To differentiate a sum of two terms, you differentiate each term separately. Hence adding a constant value to your loss has no effect whatsoever on the gradients produced by backpropagation.
avg_pixel_value is calculated from the input image without using any of the model parameters or outputs, so for backpropagation with respect to the model parameters, it is ignored.
Well, when you do G_loss.backward() pytorch first looks at what operation produced G_loss, in this case
G_loss = G_loss + mean_output_pixel_value
so pytorch retrieves the values that were summed and basically runs backward on both of them.

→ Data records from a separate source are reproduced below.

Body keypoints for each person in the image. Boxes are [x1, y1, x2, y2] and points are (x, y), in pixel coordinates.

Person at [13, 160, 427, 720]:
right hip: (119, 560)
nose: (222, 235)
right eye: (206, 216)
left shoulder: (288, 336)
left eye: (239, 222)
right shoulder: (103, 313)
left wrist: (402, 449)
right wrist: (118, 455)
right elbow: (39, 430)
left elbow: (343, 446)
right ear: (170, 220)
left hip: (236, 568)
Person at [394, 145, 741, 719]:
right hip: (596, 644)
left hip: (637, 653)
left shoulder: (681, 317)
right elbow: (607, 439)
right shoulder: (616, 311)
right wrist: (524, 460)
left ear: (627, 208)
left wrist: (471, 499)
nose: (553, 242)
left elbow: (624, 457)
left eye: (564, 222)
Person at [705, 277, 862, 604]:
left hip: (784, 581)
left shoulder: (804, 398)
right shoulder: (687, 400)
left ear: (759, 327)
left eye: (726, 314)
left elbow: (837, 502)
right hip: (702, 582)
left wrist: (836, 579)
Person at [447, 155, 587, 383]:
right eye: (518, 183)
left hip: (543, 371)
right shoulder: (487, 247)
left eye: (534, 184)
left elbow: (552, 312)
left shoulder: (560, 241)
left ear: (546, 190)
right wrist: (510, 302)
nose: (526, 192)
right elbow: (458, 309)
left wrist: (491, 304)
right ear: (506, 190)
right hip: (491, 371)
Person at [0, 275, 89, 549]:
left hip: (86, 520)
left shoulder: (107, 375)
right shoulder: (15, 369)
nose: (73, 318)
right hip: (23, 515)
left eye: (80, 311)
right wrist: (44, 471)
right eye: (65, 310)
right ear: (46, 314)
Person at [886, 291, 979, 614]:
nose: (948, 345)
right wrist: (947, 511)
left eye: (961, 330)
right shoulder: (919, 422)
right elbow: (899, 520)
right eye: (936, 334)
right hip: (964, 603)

But mean_output_pixel_value is either a float value which has no .backward() method, or it is a Variable calculated from input_image which is a Variable with requires_grad=False. Therefore mean_output_pixel_value.backward() does nothing.
I shall try another explanation… The reason for running G_loss.backward() is to calculate a measure of how each parameter affected the value of G_loss, this measure is stored in param.grad for each parameter.
Now obviously, the model parameters have no effect whatsoever on the mean_output_pixel_value, so adding it to G_loss will not change the calculated param.grad values in any way at all.
When you write G_loss = G_loss + mean_output_pixel_value python first calculates G_loss + mean_output_pixel_value and stores the result in a new tensor, then python updates the name G_loss to point to this result.
That line does not update the data stored in G_loss. It basically acts like this: new_G_loss = old_G_loss + mean_output_pixel_value.
If you wanted to do an inplace addition, you could do
G_loss += mean_output_pixel_value
but that would either be non-differentiable, or pytorch would assume you meant new_G_loss = old_G_loss + mean_output_pixel_value
so something like loss = function(inputs) + lambda * penalty(inputs) where function and penalty are both functions of my inputs and lambda is a constant
However, I notice that my loss term behaves independently of lambda, i.e. it doesn’t change the learning trajectory despite me changing lambda.
Are you able to call loss.backward() if only penalty(inputs) is used?
If not, this would indicate that penalty is detaching the inputs and might create a constant which will not influence the gradients.
On the other hand, if loss.backward() still works and creates valid gradients in the parameters of the model, could you post a minimal and executable code snippet to reproduce the issue?